Tenga en consideración que la sociedad de hoy ya ha entendido que los políticos rompen vidas con la mecánica del ejercicio de su poder.  Todos conocen los "daños colaterales", nos lo enseñó otro fake llamado Vincent en el cine años ha.  Si entre tanto, estos "actores" a los que llamamos "políticos" se llevan algo al bolsillo para su jubilación y la de sus hijos.., algunos incluso también para la de sus nietos y la de sus biz-nietos, ¿¡qué mal en ello habrá..!?  Ellos han trabajado con un esmero gigantesco para llegar bien alto y así ver el horizonte de los precisos colores con los que a ellos les gusta siempre dibujar.  Son los únicos pintores hiperrealistas del falso futuro al que se precipita, irremediablemente, toda nuestra sociedad global.  

¿Acaso no es ese, precisamente, el triunfo que todos anhelamos para nuestros hijos y para nuestra más cercana humanidad?  ¿Acaso no produce el mismo efecto el acto del payaso Sr.
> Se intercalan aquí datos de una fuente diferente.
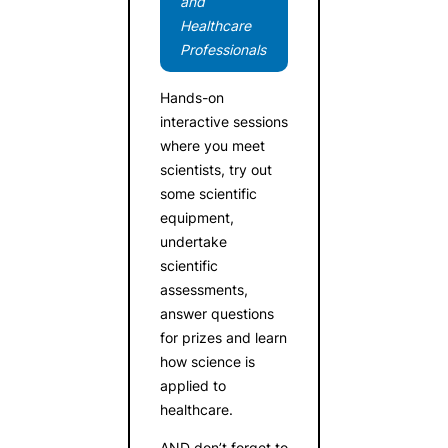
and
Healthcare
Professionals
Hands-on
interactive sessions
where you meet
scientists, try out
some scientific
equipment,
undertake
scientific
assessments,
answer questions
for prizes and learn
how science is
applied to
healthcare.
AND don’t forget to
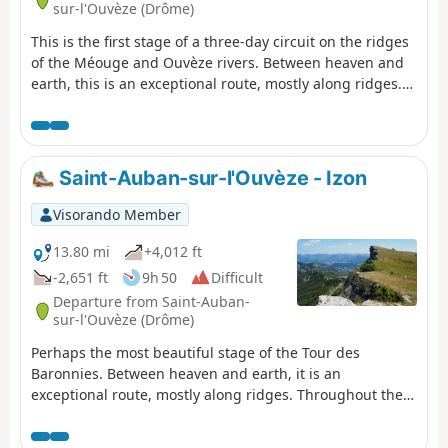
sur-l'Ouvèze (Drôme)
This is the first stage of a three-day circuit on the ridges
of the Méouge and Ouvèze rivers. Between heaven and
earth, this is an exceptional route, mostly along ridges.
Throughout the day, there are fantastic views of the
Ouvèze valley, the Provençal peaks such as Lure and
Ventoux, and then the Southern Alps. This is a wild
route, far from everything, ending in the equally wild
Saint-Auban-sur-l'Ouvèze - Izon
micro-village of Izon-la-Bruisse.
Visorando Member
13.80 mi
+4,012 ft
-2,651 ft
9h 50
Difficult
Departure from Saint-Auban-
sur-l'Ouvèze (Drôme)
Perhaps the most beautiful stage of the Tour des
Baronnies. Between heaven and earth, it is an
exceptional route, mostly along ridges. Throughout the
day, there are fantastic views over the Ouvèze valley, the
Provençal peaks such as Lure and Ventoux, and then the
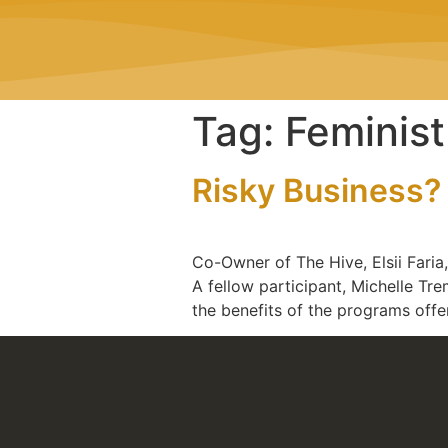
Tag:
Feminis
Risky Business? 
Co-Owner of The Hive, Elsii Fari
A fellow participant, Michelle Tr
the benefits of the programs off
Cruise sobre la mente de miles de expectantes idiotizados, quien acapara inmensas riquezas por unas horas de su tiempo profesional, igual que su otro agente que "payasea" desde las instituciones deformando expresamente todo el panorama social? 

Usted, precisamente, lo proclama sin dilemas en su carta al infinito, fuerte y con carácter.  Busca una razón para encomiarle al caricato de turno ese cartel de malhechor honorífico nacional.  Condenando la estupidez del engaño, la malversación de su confianza, el pecado de su avaricia en contraposición de un estado idílico donde a él lo amaba con intensidad.  
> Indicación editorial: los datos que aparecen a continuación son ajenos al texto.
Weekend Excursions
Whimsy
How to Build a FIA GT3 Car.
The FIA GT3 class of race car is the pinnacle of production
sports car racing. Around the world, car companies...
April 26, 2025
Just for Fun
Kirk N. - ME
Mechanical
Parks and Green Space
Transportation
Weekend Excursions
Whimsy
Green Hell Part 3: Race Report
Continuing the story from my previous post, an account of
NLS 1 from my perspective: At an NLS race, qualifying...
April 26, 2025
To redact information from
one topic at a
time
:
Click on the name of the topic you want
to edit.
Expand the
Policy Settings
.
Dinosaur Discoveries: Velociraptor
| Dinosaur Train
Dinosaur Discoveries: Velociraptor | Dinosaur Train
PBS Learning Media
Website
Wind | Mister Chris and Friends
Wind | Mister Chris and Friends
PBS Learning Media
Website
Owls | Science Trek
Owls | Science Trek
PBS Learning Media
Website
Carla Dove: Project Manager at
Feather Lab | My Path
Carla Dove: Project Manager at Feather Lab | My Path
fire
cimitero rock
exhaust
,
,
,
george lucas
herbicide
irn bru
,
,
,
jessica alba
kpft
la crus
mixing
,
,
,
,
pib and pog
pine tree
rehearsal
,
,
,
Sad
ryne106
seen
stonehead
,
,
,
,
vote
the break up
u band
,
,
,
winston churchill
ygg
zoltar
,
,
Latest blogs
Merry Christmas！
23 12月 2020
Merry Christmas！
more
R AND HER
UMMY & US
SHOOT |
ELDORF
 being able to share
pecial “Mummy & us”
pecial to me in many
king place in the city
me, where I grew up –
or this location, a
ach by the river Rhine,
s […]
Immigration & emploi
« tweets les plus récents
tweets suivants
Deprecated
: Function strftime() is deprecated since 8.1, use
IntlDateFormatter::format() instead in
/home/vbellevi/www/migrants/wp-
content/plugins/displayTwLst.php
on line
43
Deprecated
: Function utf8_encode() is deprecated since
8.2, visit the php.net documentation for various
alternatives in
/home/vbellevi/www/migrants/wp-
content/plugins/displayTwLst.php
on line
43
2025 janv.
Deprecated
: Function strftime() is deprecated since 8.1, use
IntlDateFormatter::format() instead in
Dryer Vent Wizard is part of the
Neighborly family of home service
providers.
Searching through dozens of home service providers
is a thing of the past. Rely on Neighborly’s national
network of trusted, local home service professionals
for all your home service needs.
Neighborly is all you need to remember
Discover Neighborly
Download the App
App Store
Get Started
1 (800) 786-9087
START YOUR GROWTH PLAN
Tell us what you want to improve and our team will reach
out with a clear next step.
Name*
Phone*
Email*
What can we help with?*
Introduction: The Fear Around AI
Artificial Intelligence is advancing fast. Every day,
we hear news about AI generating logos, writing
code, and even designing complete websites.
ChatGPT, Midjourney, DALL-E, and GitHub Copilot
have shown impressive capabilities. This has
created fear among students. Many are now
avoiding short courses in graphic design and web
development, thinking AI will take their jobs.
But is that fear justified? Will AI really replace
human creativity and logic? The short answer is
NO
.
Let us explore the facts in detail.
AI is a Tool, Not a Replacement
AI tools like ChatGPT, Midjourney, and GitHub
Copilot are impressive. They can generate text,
Como veterana periodista versada en altos círculos profesionales y políticos, tal y como usted proclama, creo que debería promocionarse en público con algo más de intelecto y categórico lenguaje si quiere advertir, como manda la litúrgia, que la política no sólo consiste en acaparar riquezas a un nivel individual, sino que uno se desarrolla en ella naturalmente para intentar ayudar a los demás, aunque sean un compendio de marginados con holgazanas intenciones y deformadas capacidades para vivir en comunidad, pues su solvencia como grupo organizado en la supervivencia dista mucho de lo que la coherencia de su intelecto colectivo les pueda, eventualmente, originar.
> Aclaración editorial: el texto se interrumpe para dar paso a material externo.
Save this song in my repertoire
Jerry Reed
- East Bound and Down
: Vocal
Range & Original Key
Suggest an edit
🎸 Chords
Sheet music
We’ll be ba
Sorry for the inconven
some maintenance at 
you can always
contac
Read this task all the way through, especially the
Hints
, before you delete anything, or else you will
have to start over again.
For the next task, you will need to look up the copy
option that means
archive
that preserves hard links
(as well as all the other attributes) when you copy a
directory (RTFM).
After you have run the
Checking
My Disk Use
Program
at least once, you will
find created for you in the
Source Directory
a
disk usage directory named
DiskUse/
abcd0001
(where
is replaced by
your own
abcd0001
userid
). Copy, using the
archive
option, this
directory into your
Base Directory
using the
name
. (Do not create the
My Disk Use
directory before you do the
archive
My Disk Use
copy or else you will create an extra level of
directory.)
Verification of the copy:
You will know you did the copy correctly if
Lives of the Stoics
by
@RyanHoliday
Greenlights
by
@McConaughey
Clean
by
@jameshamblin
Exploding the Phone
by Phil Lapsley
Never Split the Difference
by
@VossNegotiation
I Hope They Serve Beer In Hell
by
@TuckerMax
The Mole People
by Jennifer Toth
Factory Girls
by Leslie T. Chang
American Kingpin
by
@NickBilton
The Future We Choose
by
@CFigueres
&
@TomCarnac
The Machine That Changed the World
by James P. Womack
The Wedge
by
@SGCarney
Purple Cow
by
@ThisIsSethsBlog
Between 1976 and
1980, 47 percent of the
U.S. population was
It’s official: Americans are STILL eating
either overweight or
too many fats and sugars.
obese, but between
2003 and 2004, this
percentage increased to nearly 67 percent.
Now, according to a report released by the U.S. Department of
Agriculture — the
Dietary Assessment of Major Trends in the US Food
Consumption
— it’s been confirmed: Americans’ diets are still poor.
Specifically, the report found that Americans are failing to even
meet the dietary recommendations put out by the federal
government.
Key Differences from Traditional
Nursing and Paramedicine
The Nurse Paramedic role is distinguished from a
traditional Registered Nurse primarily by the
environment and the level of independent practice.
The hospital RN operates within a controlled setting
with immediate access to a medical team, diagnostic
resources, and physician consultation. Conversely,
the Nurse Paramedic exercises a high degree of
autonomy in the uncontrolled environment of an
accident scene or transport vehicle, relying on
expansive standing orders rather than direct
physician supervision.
¿¡Cómo va a ser posible que dirija sus trompetas hacia un pueblo ignorante, aplastado por la decadencia educativa, pretendiendo que entienda que usted (y quizás algunas otras personas) sufren por un ataque de cuernos personal!?  No lo dude, ni ellos lo entienden de esta manera ni jamás lo entenderán, porque pronto habrá elecciones gubernamentales y otra vez les votarán. 

Que la flores en el campo son coloridas y las nubes siempre olerán al frescor de la humedad (aunque pensemos que no lo sabemos como rezaba ese antiguo y famoso comercial) no cabe duda alguna, señora mía.  Los negocios del poder son ciertamente intricados, pues sobreviven del sacrificio colectivo y del idiota que desloma sus espaldas para engendrar a un potencial individuo que crezca independiente y evolucione capaz de proliferarse más allá de su racional original.

Pero jamás habrá un político honesto ni con 
principios éticos centrados en su tiranizada y sometida comunidad, pues la política fue engendrada precisamente para ejercitar el poder de un capacitado individuo sobre toda su circundante y estúpida sociedad.  Los que sabiendo que les engañan y les roban, continúan imbécilmente inclinando sus cabezas por el bien de su falsa e insulsa sensación libertad.

Dignidad significa respeto, bien sea individual o colectivo, algo que se nos escapa, irremediablemente, en esta era tan irracional.





Con todos mis respetos y de forma colectiva, llamemos a las cosas por su nombre y dejémonos ya de adulterar.  Una existencia rica y plena como la suya no puede degenerarse en vano, deformando impunemente esta triste realidad.  Dejemos de referirnos a esta casta de gente seriamente, pues no hacen más que actuar como títeres de otros que se esconden tras los opacos y pesados telones de la manipulada y descolorida realidad.

No obstante, gracias por intentarlo.  Quizás "en Jordi" le haga caso y se arrepienta de su finalmente descubierta y hecha pública maldad, y vuelva en sí para vivir honestamente en la auténtica, aunque manipulada, patética y triste realidad (...).